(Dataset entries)
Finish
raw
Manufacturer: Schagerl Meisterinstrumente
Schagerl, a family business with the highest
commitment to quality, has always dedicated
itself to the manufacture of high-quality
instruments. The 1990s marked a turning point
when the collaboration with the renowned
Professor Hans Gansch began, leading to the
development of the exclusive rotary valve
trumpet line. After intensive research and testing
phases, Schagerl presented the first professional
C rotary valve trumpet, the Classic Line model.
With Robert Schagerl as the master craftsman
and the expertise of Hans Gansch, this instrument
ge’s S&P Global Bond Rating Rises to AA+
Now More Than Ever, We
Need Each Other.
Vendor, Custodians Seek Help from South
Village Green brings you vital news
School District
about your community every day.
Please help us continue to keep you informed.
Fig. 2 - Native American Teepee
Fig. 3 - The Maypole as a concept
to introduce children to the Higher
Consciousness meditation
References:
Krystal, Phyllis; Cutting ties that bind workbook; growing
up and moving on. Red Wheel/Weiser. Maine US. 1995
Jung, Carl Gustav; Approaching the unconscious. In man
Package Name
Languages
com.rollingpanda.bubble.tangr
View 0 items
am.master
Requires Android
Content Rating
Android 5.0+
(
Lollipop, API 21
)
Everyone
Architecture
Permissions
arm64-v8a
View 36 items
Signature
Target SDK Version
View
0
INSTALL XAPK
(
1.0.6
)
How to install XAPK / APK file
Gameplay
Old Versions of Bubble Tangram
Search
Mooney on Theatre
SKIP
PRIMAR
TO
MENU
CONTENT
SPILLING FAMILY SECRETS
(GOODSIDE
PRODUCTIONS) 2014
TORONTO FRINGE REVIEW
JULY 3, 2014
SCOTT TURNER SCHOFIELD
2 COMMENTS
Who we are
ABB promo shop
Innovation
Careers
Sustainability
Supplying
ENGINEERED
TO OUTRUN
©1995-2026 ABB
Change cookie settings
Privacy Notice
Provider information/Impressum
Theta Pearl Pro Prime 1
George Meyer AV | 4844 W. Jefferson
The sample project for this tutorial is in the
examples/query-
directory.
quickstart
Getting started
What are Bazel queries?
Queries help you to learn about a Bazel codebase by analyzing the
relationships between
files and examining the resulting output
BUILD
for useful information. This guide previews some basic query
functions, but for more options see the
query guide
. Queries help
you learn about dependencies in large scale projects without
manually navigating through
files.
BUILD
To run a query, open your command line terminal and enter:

==

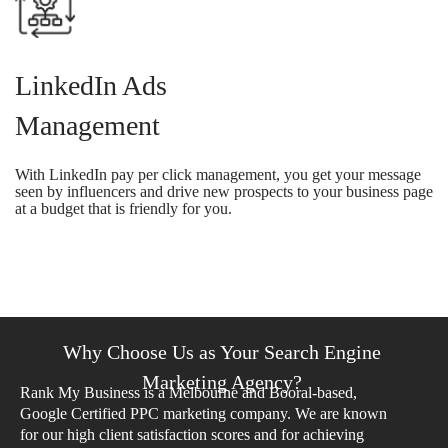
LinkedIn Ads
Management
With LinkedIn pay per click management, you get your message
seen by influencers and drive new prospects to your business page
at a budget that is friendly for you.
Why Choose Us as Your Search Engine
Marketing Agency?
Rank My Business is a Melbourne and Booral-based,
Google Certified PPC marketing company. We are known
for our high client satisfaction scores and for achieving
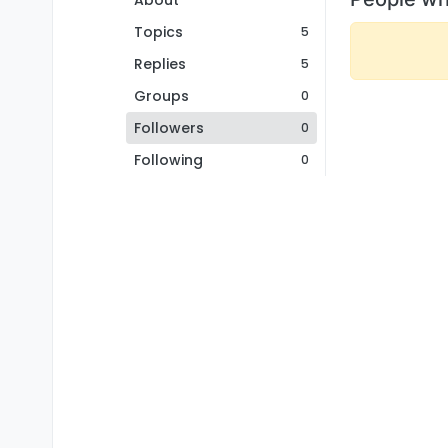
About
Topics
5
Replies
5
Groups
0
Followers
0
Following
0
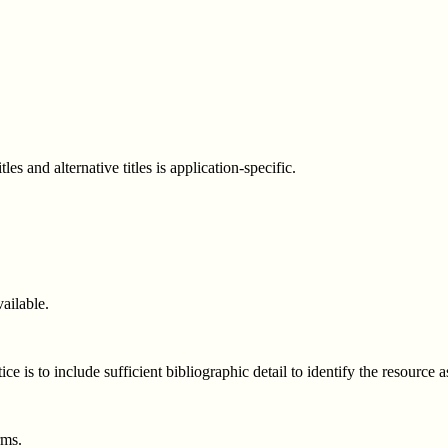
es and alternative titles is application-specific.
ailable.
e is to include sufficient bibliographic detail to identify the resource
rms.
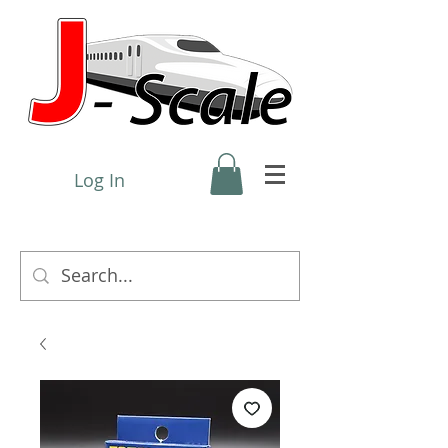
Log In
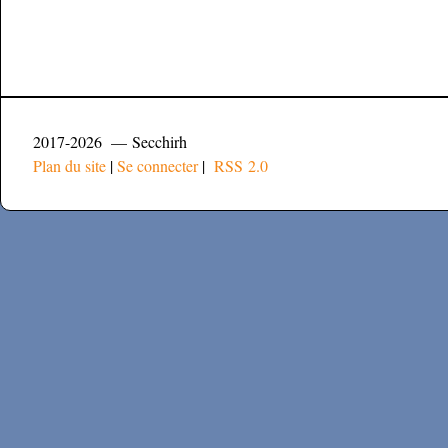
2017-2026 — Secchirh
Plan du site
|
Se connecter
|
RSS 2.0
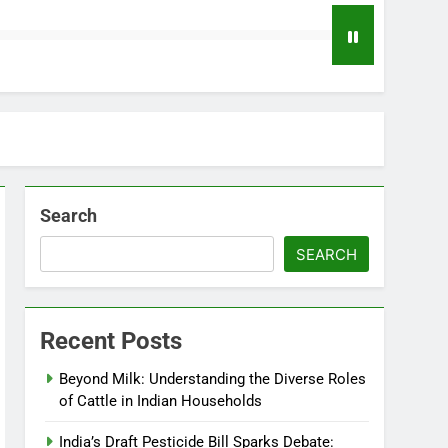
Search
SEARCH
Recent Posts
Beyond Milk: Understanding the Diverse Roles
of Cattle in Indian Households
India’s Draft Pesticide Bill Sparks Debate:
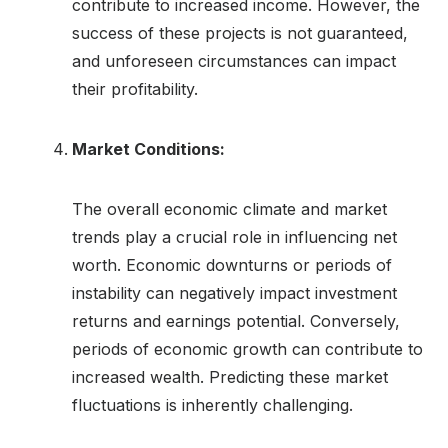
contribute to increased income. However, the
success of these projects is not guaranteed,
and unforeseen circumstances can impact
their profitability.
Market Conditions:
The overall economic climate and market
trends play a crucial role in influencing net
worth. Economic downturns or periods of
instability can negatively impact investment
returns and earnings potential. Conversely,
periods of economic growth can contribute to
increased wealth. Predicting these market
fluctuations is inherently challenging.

> Task requirements
Express the lines of the entries as a JSON list of strings, one string per line and with blank lines omitted, starting at the line that contains "2017-2026 — Secchirh" and stopping after the line that contains "India’s Draft Pesticide". Leave the pictures out of the list.

> Solution for this task
[
  "2017-2026 — Secchirh",
  "Plan du site",
  "|",
  "Se connecter",
  "|",
  "RSS 2.0",
  "Search",
  "SEARCH",
  "Recent Posts",
  "Beyond Milk: Understanding the Diverse Roles",
  "of Cattle in Indian Households",
  "India’s Draft Pesticide Bill Sparks Debate:"
]